Lantas saya mencoba mengingat-ngingat kembali, memori pertanyaan-pertanyaan penting seputar tema nasionalisme, yang telah lama terpendam, sekian tahun lalu, sejak saya mewawancara para tokoh agama, politisi dan pengamat sosial yang sempat berkunjung ke kota Tarim, saya sengaja mengajukan pertanyaan cukup krusial, dan langsung menyandarkan pada tokoh-tokoh nasional yang menyatakannya, hasilnya, bahwa secara pribadi, beliau sama sekali tidak menolak ide nasionalisme religius ini diwacanakan, bahkan dengan tegas, ia mengiakan jawaban-jawaban yang telah dikemukakan para santri-santri garuda tersebut dengan sangat mantap sekali.
`Ala kulli hal, menggagas ide nasionalisme religius, adalah hal yang perlu terus diperjuangkan, sebagai pengimbang wacana pluralisme positif yang diusung atasnama pluralitas keberagamaan yang seakan tampak sama dari sisi kajian termanya, tetapi ada perbedaan cukup mendasar dalam aplikasinya; Pluralisme positif, seakan lebih mengarah pada upaya mewujudkan setiap nilai-nilai universal yang bersifat positif dari semua trans paham keagamaan, tanpa mempertimbangkan kekuatan nilai lokal dan paham mayoritas yang dianut masyarakat kebanyakan.

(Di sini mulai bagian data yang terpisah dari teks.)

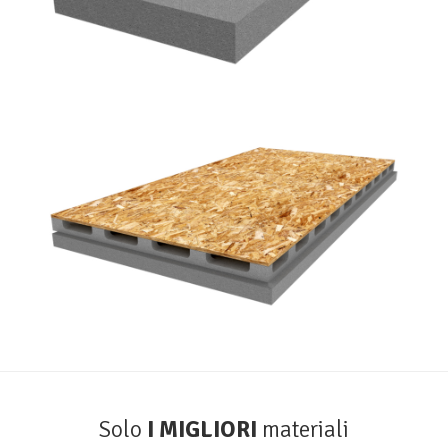
Winpor 031
GRUPPO PORON
Solo
I MIGLIORI
materiali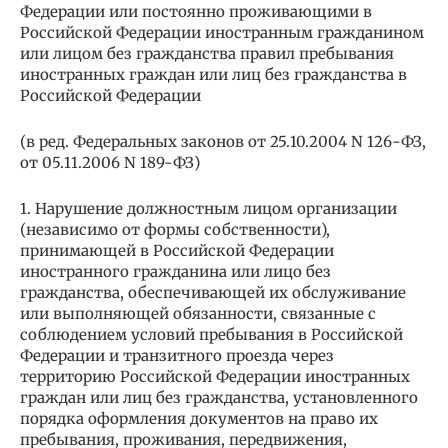
Федерации или постоянно проживающими в
Российской Федерации иностранным гражданином
или лицом без гражданства правил пребывания
иностранных граждан или лиц без гражданства в
Российской Федерации
(в ред. Федеральных законов от 25.10.2004 N 126-ФЗ,
от 05.11.2006 N 189-ФЗ)
1. Нарушение должностным лицом организации
(независимо от формы собственности),
принимающей в Российской Федерации
иностранного гражданина или лицо без
гражданства, обеспечивающей их обслуживание
или выполняющей обязанности, связанные с
соблюдением условий пребывания в Российской
Федерации и транзитного проезда через
территорию Российской Федерации иностранных
граждан или лиц без гражданства, установленного
порядка оформления документов на право их
пребывания, проживания, передвижения,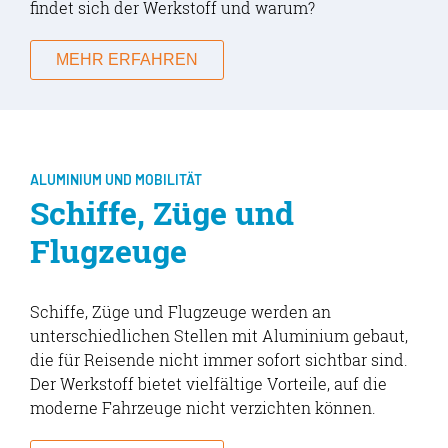
findet sich der Werkstoff und warum?
MEHR ERFAHREN
ALUMINIUM UND MOBILITÄT
Schiffe, Züge und
Flugzeuge
Schiffe, Züge und Flugzeuge werden an
unterschiedlichen Stellen mit Aluminium gebaut,
die für Reisende nicht immer sofort sichtbar sind.
Der Werkstoff bietet vielfältige Vorteile, auf die
moderne Fahrzeuge nicht verzichten können.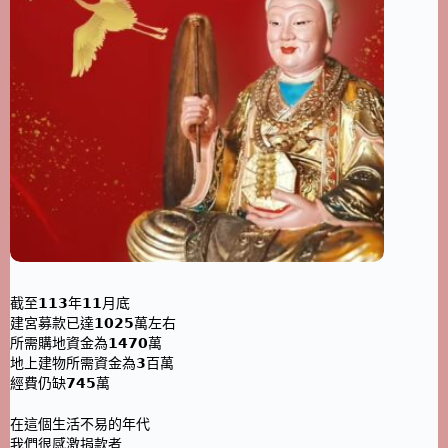
截至𝟭𝟭𝟯年𝟭𝟭月底
建宮募款已達𝟭𝟬𝟮𝟱萬左右
所需購地資金為𝟭𝟰𝟳𝟬萬
地上建物所需資金為𝟯百萬
經費仍缺𝟳𝟰𝟱萬
在這個生活不易的年代
我們很感激捐款者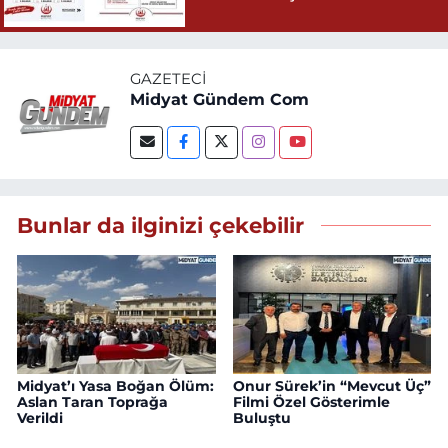
GAZETECI
Midyat Gündem Com
Bunlar da ilginizi çekebilir
Midyat’ı Yasa Boğan Ölüm:
Onur Sürek’in “Mevcut Üç”
Aslan Taran Toprağa
Filmi Özel Gösterimle
Verildi
Buluştu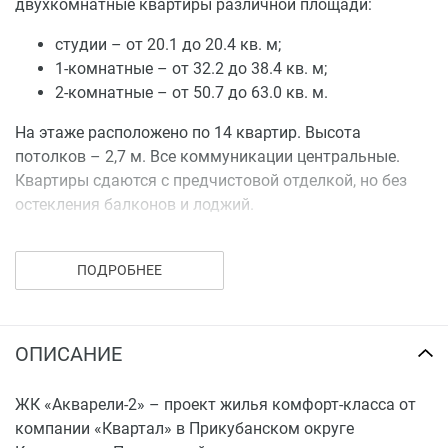
двухкомнатные квартиры различной площади:
студии – от 20.1 до 20.4 кв. м;
1-комнатные – от 32.2 до 38.4 кв. м;
2-комнатные – от 50.7 до 63.0 кв. м.
На этаже расположено по 14 квартир. Высота
потолков – 2,7 м. Все коммуникации центральные.
Квартиры сдаются с предчистовой отделкой, но без
остекления балконов и лоджий.
Купить квартиру в ЖК «Акварели-2» можно за
наличный и безналичный расчет, по ипотеке, в
ПОДРОБНЕЕ
рассрочку, а также с помощью средств материнского
капитала.
ОПИСАНИЕ
ЖК «Акварели-2» – проект жилья комфорт-класса от
компании «Квартал» в Прикубанском округе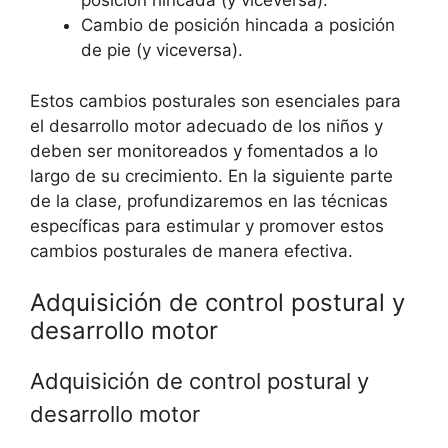
posición hincada (y viceversa).
Cambio de posición hincada a posición
de pie (y viceversa).
Estos cambios posturales son esenciales para
el desarrollo motor adecuado de los niños y
deben ser monitoreados y fomentados a lo
largo de su crecimiento. En la siguiente parte
de la clase, profundizaremos en las técnicas
específicas para estimular y promover estos
cambios posturales de manera efectiva.
Adquisición de control postural y
desarrollo motor
Adquisición de control postural y
desarrollo motor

Sementara gagas ide santri garuda tentang nasionalisme religius, dimaksudkan untuk mengarahkan sikap masyarakat pada upaya mengakomodir dua kekuatan penting yang hadir secara bersamaan dalam kehidupan nyata di masyarakat setempat, sekaligus membumikan rasa cinta terhadap bangsa dan tanah airnya, paduan kekuatan inilah yang perlu dibangun di atas kekuatan nilai-nilai religiusitas masyarakat muslim Indonesia, bukan nasionalisme religius yang ambigu makna dan tak jelas arah praktiknya.
Allahu akbar, kumandang adzan Shubuh bergema, bincang khusus semalam suntuk yang sangat mengesankan hati itu telah menemukan titik kulminasinya. Saya, Rabi Ulfi Zaini, sekretaris PPI Yaman 2011-2012, dan disaksikan Birrul Alim, selaku ketua umum, tak lupa mengucapkan banyak terimakasih atas kesediaan alumnus santri Futuhiyyah Mranggen Semarang Jawa Tengah yang juga mantan ketua lembaga bahtsul masa’il pengurus cabang Nahdlatul Ulama daerah istimewa Yogyakarta itu, dalam menyumbangkan banyak pengalaman dan pengetahuannya demi menyempurnakan informasi seputar gagas ide santri garuda yang telah sekian tahun membeku dalam otak saya.
Penutup dan Kesimpulan
Sungguh apapun cita-cita kita selaku generasi bangsa tentang nasionalisme ini, tentu tidak bisa dilepas begitu saja dari frem agama sebagai kekuatan transendental yang tak bisa ditawar-tawar lagi. Akhirnya, Saya dapat menyimpulkan; bahwa nasionalisme bangsa Indonesia memang harus bersanding religiusitas, bukan karena muslim Indonesia sedang berada pada posisi mayoritas, tetapi lebih dari itu, karena agamalah sebenarnya yang akan menjamin kesungguhan setiap bangsa, dalam menjaga wilayahnya dari setiap rongrongan kekuatan politik pragmatisme yang tak bertanggungjawab. Kekuatan imanlah sejatinya yang akan mampu mempertaruhkan jiwa raga, demi keutuhan bangsa, bukan sekedar istilah nasionalisme yang hampa arti dan tak bersanding kekuatan iman sejati. Semoga; Wallahu a`lam bisshawab!.